The Speech Research Team is part of the Azure AI Cognitive Services Research (CSR) group and is responsible for fundamental advances in audio, speech, and spoken language processing technologies. We also work closely with engineering and product teams to bring the new technologies into Microsoft products.
We work on a wide range of speech processing problems, including speech enhancement, speech recognition, speaker diarization, multi-lingual speech recognition, spoken language understanding, end-to-end modeling and self-supervised learning. Our recent work covers the following topics.

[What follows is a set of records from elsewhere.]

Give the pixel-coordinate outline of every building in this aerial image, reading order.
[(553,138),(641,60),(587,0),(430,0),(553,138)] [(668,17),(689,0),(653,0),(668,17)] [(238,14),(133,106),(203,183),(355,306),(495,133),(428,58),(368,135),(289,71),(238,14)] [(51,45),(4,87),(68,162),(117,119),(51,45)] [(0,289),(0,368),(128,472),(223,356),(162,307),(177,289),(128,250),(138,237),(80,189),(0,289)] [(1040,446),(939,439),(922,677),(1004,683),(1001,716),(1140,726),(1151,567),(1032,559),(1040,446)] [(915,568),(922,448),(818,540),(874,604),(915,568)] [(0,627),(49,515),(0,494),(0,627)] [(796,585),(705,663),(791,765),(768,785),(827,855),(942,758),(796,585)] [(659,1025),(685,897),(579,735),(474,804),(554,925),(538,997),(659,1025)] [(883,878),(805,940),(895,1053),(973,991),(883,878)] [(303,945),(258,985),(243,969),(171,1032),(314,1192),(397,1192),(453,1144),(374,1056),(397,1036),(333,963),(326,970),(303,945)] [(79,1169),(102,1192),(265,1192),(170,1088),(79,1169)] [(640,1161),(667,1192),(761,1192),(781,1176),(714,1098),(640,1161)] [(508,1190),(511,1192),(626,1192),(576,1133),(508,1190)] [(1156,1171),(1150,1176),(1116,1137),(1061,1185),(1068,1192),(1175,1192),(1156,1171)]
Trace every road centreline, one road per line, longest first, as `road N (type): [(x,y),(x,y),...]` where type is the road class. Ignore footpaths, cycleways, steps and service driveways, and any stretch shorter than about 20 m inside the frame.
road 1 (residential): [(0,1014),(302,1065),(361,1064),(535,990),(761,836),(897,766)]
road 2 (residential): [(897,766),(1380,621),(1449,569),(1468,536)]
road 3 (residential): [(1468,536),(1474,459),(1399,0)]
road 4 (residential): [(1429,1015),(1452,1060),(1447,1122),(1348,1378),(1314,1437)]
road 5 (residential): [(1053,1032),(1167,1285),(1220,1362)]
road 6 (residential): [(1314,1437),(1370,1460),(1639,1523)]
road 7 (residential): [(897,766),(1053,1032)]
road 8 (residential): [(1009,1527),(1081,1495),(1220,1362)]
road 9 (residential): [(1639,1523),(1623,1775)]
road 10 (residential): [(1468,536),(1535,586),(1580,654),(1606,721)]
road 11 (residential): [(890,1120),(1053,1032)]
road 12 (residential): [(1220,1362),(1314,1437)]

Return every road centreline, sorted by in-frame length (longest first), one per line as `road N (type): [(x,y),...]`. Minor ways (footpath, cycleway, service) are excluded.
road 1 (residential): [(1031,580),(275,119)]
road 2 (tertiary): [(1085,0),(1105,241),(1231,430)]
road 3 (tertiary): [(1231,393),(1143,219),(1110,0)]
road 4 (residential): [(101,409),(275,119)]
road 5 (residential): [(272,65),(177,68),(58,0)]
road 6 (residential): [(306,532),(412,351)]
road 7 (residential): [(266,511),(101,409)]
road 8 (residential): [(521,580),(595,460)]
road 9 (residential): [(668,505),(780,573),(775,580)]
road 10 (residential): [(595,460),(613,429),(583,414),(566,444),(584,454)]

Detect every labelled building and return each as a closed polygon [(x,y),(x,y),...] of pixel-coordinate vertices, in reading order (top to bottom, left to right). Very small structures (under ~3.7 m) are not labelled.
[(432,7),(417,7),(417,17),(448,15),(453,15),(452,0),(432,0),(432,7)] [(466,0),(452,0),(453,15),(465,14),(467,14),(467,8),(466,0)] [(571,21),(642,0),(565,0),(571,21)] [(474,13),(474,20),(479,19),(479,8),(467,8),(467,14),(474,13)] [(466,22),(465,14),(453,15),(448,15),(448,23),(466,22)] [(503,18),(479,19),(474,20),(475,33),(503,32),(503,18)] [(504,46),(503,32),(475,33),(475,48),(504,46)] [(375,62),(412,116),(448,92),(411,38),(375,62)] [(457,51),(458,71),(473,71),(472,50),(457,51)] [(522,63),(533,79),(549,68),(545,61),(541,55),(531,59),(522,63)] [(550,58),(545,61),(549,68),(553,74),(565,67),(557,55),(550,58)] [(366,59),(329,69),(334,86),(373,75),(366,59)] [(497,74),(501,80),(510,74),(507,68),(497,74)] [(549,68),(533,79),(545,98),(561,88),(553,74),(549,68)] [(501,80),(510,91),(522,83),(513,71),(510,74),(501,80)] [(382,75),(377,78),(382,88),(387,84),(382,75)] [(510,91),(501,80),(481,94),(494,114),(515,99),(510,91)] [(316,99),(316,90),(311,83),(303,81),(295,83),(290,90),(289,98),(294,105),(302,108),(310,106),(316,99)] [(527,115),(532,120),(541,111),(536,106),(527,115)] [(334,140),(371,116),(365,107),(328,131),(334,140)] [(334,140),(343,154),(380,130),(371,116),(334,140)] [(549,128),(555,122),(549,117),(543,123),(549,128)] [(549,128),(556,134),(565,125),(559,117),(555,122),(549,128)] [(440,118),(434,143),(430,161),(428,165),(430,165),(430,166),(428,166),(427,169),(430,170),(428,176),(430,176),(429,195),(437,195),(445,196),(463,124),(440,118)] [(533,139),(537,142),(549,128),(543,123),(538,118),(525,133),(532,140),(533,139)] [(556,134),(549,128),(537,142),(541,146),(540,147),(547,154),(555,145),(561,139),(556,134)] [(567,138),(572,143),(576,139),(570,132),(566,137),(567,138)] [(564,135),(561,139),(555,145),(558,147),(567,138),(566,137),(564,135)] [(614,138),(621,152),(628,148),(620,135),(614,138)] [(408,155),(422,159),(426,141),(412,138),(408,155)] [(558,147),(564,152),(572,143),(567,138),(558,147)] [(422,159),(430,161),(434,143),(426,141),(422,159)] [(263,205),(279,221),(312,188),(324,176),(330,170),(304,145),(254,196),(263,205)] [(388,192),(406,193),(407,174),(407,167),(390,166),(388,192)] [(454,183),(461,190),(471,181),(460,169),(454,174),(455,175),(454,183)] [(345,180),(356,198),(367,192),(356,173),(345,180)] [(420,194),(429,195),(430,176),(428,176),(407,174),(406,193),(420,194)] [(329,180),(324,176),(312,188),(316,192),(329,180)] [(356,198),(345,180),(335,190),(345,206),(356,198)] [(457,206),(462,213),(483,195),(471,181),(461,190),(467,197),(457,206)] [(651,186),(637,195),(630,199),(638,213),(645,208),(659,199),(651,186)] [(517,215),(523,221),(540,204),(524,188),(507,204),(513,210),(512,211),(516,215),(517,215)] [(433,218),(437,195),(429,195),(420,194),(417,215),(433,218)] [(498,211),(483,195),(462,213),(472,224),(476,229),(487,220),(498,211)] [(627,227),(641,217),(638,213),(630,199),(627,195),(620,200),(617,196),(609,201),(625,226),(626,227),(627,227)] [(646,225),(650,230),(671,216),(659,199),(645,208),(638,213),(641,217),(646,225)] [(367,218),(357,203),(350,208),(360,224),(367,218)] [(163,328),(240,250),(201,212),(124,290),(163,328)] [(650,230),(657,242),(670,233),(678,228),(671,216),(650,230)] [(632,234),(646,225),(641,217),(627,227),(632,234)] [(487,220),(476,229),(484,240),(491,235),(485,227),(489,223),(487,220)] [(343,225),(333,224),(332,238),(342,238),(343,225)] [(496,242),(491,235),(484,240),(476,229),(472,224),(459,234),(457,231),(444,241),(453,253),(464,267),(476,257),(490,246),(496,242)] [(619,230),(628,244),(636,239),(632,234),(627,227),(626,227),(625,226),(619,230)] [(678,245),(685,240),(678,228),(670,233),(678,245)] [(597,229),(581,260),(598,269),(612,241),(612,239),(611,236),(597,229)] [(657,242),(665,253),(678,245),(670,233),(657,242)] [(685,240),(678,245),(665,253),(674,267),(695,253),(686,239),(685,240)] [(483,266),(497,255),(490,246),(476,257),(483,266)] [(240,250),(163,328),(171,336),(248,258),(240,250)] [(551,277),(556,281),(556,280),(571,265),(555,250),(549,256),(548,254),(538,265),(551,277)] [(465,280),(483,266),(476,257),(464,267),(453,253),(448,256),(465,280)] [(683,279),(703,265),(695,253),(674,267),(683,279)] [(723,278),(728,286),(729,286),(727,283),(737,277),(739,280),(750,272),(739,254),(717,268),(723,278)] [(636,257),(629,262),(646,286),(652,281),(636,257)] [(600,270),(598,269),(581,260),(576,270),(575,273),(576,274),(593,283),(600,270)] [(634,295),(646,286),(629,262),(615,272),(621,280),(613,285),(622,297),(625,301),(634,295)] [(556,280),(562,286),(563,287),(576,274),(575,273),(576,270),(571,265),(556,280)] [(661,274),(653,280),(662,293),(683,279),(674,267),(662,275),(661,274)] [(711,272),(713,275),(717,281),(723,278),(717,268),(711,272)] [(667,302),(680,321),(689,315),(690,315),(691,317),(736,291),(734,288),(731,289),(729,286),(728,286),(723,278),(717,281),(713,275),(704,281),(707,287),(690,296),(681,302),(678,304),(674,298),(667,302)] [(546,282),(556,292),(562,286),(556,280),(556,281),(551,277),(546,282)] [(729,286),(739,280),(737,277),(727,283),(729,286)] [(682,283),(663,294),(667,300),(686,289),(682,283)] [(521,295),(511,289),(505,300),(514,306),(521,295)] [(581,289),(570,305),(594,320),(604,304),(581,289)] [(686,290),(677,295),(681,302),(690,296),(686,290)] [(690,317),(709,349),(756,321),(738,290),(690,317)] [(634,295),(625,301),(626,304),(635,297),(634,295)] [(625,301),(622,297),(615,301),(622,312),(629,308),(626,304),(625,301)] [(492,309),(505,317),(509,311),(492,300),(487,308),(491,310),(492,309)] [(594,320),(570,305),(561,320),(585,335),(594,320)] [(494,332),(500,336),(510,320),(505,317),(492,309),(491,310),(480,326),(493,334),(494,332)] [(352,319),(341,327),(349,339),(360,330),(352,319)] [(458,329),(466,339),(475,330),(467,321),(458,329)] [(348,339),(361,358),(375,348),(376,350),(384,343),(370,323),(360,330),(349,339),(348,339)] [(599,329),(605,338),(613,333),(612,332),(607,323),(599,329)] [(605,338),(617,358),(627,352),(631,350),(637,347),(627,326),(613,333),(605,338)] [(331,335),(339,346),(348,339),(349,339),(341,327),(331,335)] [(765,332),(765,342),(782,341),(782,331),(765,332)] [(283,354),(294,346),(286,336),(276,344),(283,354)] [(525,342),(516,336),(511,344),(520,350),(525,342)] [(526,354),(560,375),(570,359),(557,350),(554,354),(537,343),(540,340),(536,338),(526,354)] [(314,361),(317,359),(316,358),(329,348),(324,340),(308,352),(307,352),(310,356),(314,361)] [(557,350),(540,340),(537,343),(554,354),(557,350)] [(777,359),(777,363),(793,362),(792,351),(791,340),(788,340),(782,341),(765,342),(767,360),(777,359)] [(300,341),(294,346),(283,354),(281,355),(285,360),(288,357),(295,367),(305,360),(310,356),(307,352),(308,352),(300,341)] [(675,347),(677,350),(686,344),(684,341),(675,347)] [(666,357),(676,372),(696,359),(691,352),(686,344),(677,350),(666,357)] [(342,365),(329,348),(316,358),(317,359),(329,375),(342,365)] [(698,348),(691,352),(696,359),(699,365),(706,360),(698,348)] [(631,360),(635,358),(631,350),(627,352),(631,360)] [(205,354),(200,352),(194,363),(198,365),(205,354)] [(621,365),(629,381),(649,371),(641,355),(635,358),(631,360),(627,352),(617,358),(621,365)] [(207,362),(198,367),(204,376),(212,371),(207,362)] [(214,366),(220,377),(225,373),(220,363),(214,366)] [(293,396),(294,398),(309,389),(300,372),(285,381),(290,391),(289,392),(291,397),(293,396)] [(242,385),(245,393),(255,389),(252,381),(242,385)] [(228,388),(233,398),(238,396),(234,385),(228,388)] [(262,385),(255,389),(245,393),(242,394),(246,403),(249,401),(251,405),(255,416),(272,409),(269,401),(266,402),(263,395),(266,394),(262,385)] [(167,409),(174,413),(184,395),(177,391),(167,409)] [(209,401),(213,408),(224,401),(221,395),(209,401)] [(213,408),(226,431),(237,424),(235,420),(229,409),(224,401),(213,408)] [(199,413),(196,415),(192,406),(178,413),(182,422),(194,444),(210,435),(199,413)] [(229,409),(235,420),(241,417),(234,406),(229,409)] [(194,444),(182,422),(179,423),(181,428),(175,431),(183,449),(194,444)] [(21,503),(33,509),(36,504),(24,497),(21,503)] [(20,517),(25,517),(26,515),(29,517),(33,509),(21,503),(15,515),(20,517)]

- Deep learning-based real-time speech enhancement
- Monaural and multi-channel speech separation for meeting transcription
- Ad hoc microphone arrays
- End-to-end modeling for speaker-attributed speech recognition
- Unified speech representation learning
- Speech-language pre-training
The results of our work are delivered to Microsoft speech technologies and interwoven into various products. We also contributed to the development of new services, such as Conversation Transcription of Azure Cognitive Services which is powering the transcription features of several Microsoft products. Our work resulted in the first place in the speaker diarization track of VoxSRC-20 (joint work with other Microsoft researchers) and the breakthrough human parity performance on the Switchboard conversational speech recognition task.
The former Speech and Dialog Research Group (SDRG) was merged with the Azure Computer Vision Group in 2020 to form the Cognitive Services Research Group.